Cottanello: From the Quarries of the Sabine Mountains to the Columns of Saint Peter's
The 44 pink and red columns surrounding the altars of Saint Peter's Basilica came from here — a quarry on Monte Lacerone, 4 kilometres from Cottanello. Bernini commissioned them for the Jubilee of 1650: the blocks were hauled by oxen down to Stimigliano, then loaded onto barges and floated along the Tiber to Rome. It was an undertaking that lasted thirty years. The village — 500 inhabitants, with a double medieval ring of walls, in the province of Rieti — still preserves the layout of the original castrum.

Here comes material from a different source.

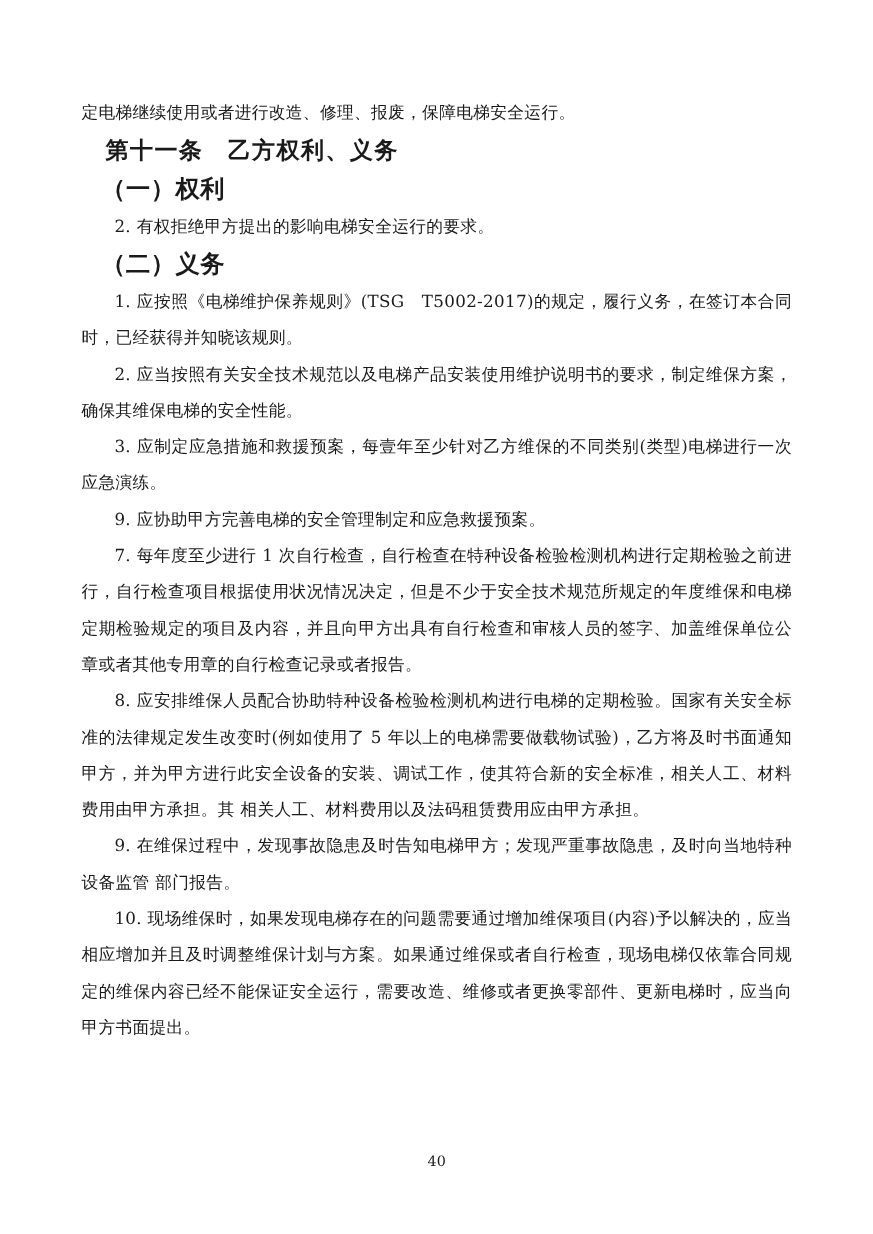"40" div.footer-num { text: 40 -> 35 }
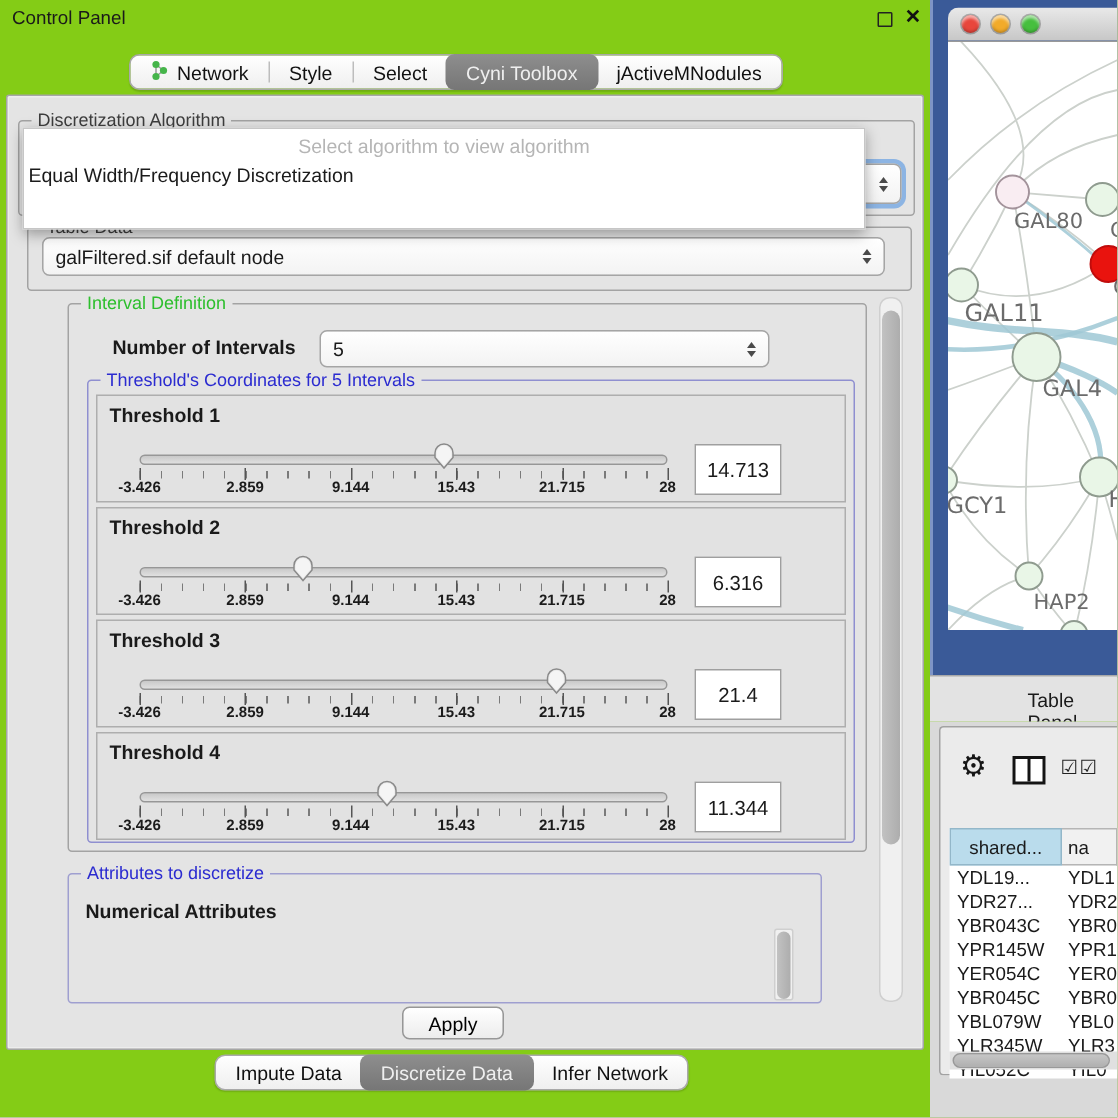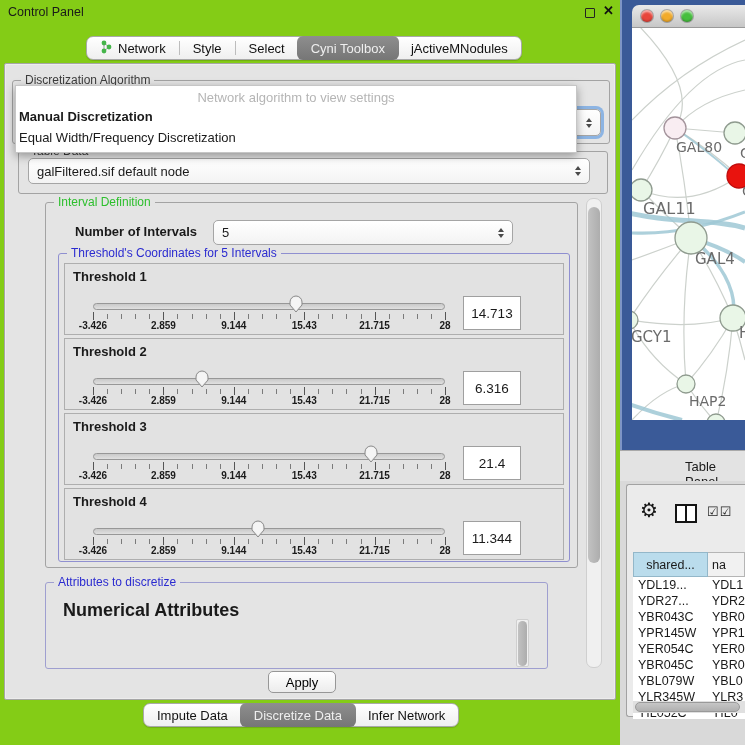"Network algorithm to view settings" div.ph { text: Network algorithm to view settings -> Select algorithm to view algorithm }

A Roman Villa and an Ancient Name
The place name derives from the Aurelii Cottae, a senatorial family that owned a villa here. The villa’s remains are in the locality of Collesecco; it had around thirty rooms with polychrome mosaics, tesserae of local marble and glass paste depicting flowers and poultry. The villa was already inhabited in the 1st century BC and remained so until late antiquity.
The Hermitage in the Rock
At the edge of the village, on the provincial road climbing from Rieti, the Hermitage of San Cataldo emerges from a granite spur. It appears to be part of the mountain itself. The monks of Farfa used it as a retreat for contemplation. Inside, Byzantine frescoes from the 12th and 13th centuries, among them a Christ Enthroned with the Apostles, hidden beneath plaster until 1944: a German explosion brought it back to light without destroying it. Since 2018, the hermitage and the quarry together form a Natural Monument of the Lazio Region.